Task requirements>
• A. In the excerpt on Julia's performance, why is AMDGPU.jl about 40% slower than the best-performing framework on AMD platforms? Answer in one to three sentences.
• B. Carry on with the conclusion about Julia's performance, starting after its final sentence.

#### Excerpt to read ####

SC21: "Comparing Julia to Performance Portable Parallel Programming Models for HPC"

SCI21 paper:

“VI. CONCLUSION
We ported two mini-apps to Julia to show how it is effective
at achieving high performance on a range of devices for both
memory-bandwidth and compute bound applications.
For BabelStream, we observed nearly identical performance
to the OpenMP and Kokkos versions on the CPU, with the
exception of the Dot kernel on A64FX. As A64FX is a
relatively new platform, even LLVM required extra compiler
options for optimal performance. We were able to verify that
with the latest beta release of Julia, along with a transformation
of the reduction kernel to expose the dot product expression,
Julia was able to match LLVM’s performance. For GPUs,
Julia’s various GPU packages again performed very close
(~15%) to first-party frameworks. On AMD platforms, Julia’s
AMDGPU.jl package is about 40% slower than the best
performing framework, we attribute this to the ROCm stack’s
immaturity and AMDGPU.jl’s beta status.

#### Dataset entries ####

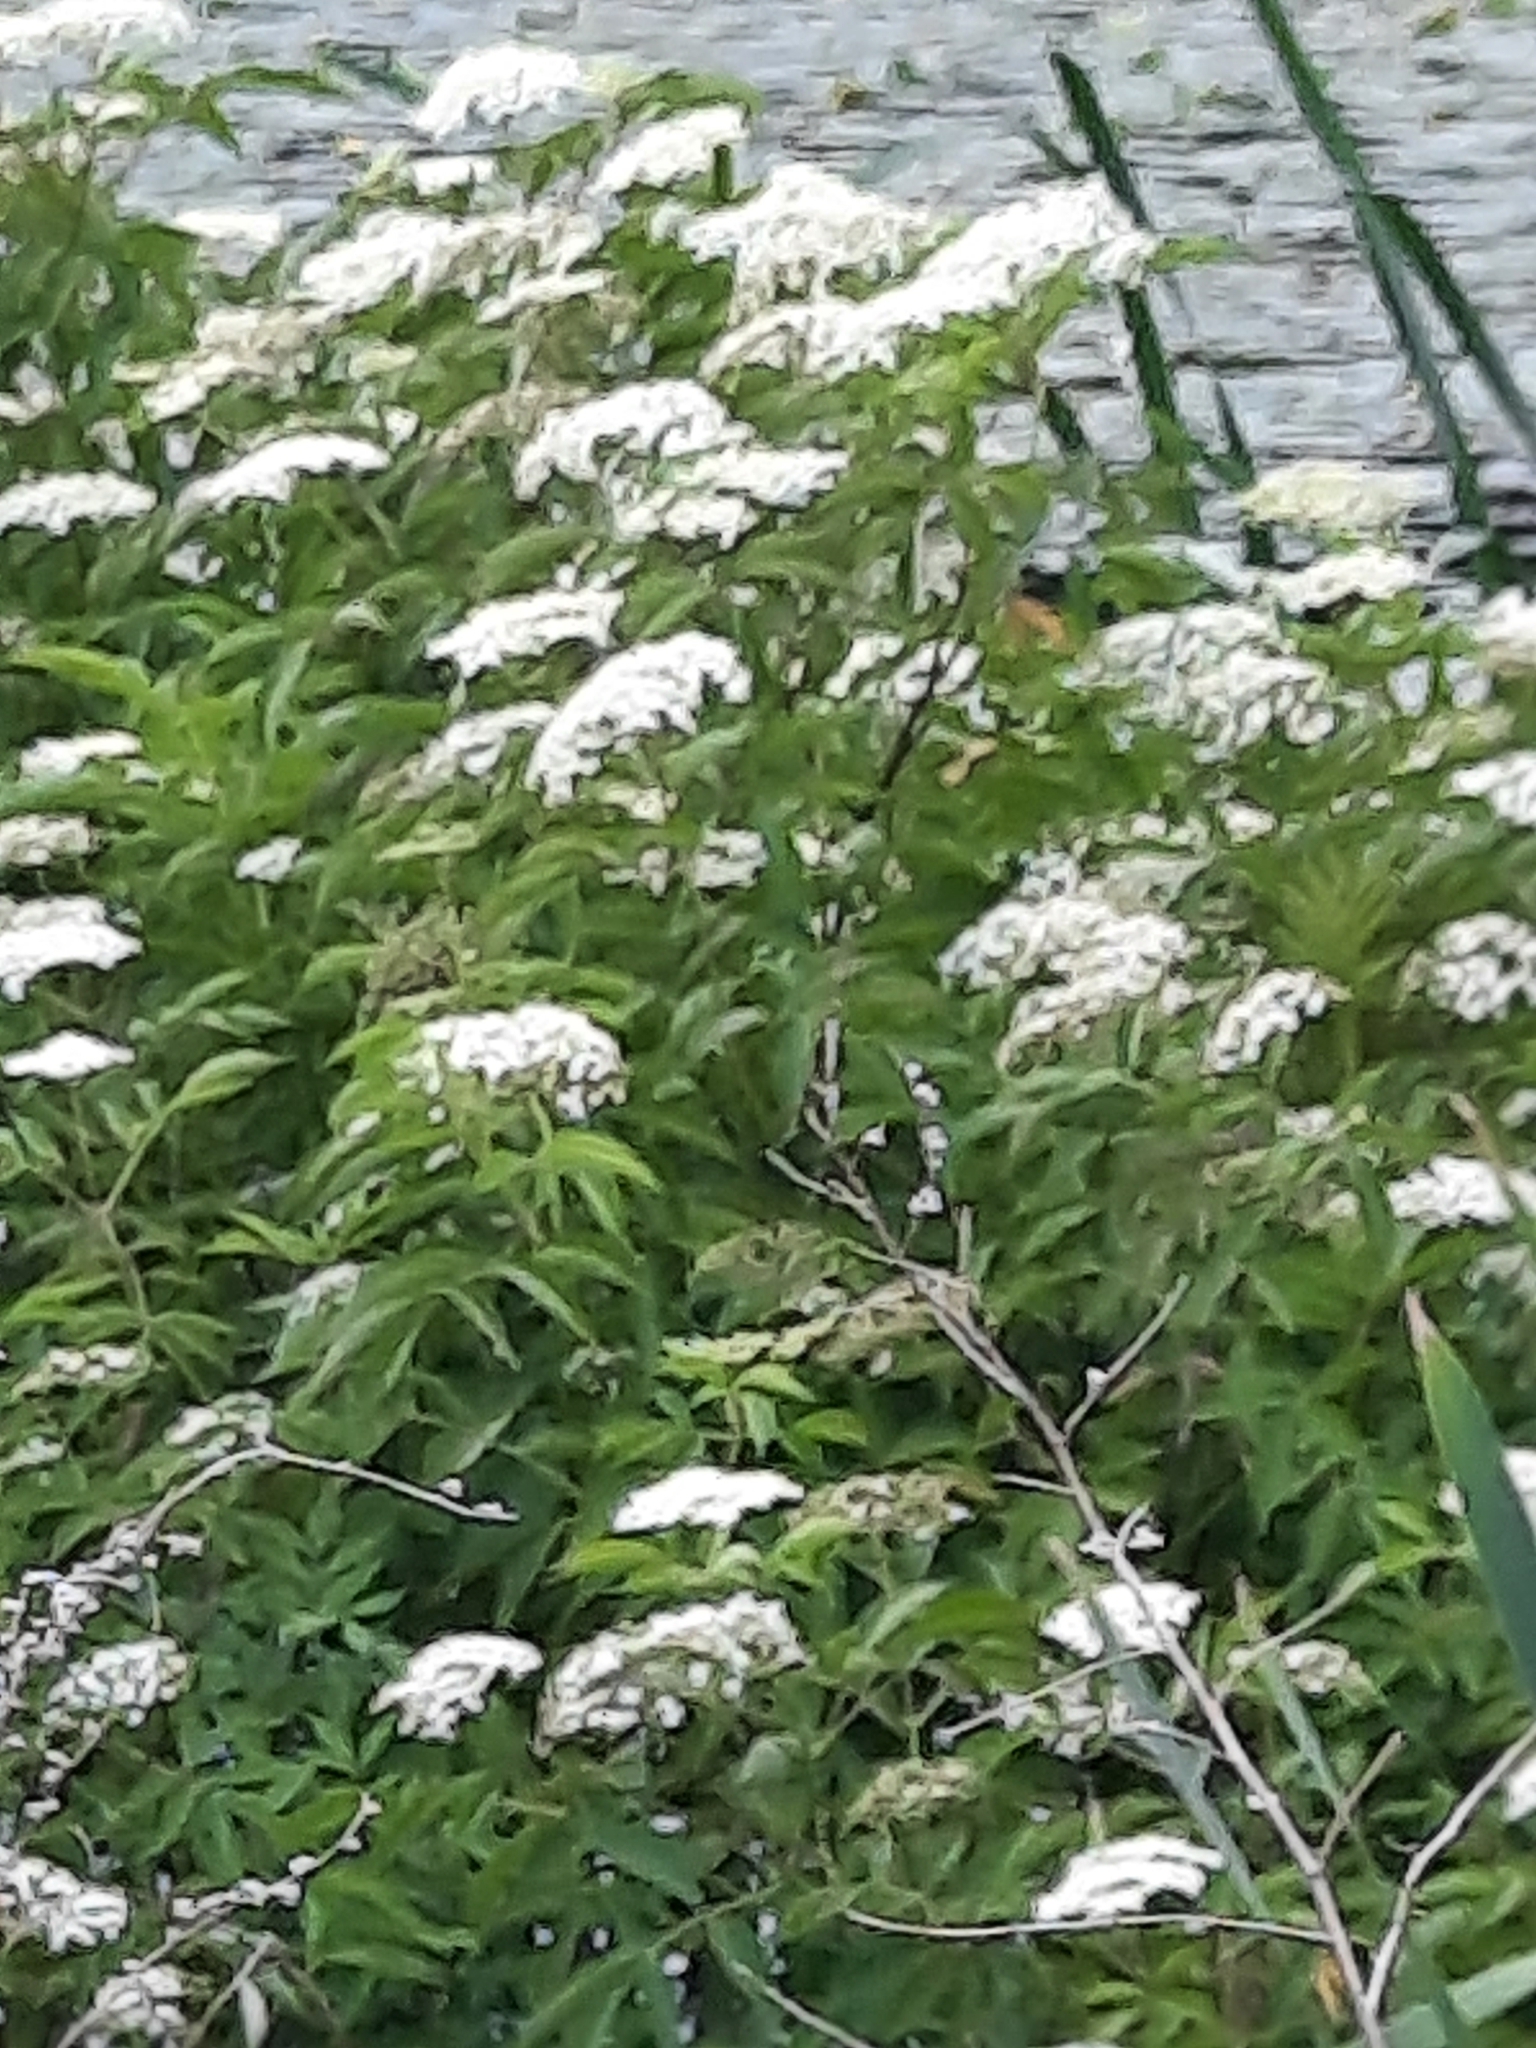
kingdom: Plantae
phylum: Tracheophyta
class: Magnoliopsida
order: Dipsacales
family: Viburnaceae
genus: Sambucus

####

Answers to the tasks>
• A. The authors attribute the gap to the immaturity of the ROCm stack and to AMDGPU.jl still being in beta.

• B.
For miniBUDE, we get a better view on how well Julia
handles floating point optimisations. In general, x86 CPU
platforms performed well, although Julia was not able to
emit AVX512 on platforms that support it. On AArch64, we
observe difficulties for both LLVM and Julia to achieve a
high percentage of the theoretical FP32 performance with Julia
significantly slower than LLVM results. We believe compiler
backends targeting AArch64 have yet to reach the same level
of maturity for x86 platforms at the current stage. On GPUs,
Julia performed similarly to what OpenCL is getting and it
is usually less than 25% difference from the best performing
framework. Which is to say, Julia is competitive for compute
bound applications on GPUs.
Julia largely follows Python’s batteries included motto
when it comes to productivity. Many of the GPU packages
even handle downloading software dependencies and config-
uring the host system for use with Julia’s GPU support. For
example, CUDA.jl retrieves the appropriate CUDA SDK from
Nvidia on first launch.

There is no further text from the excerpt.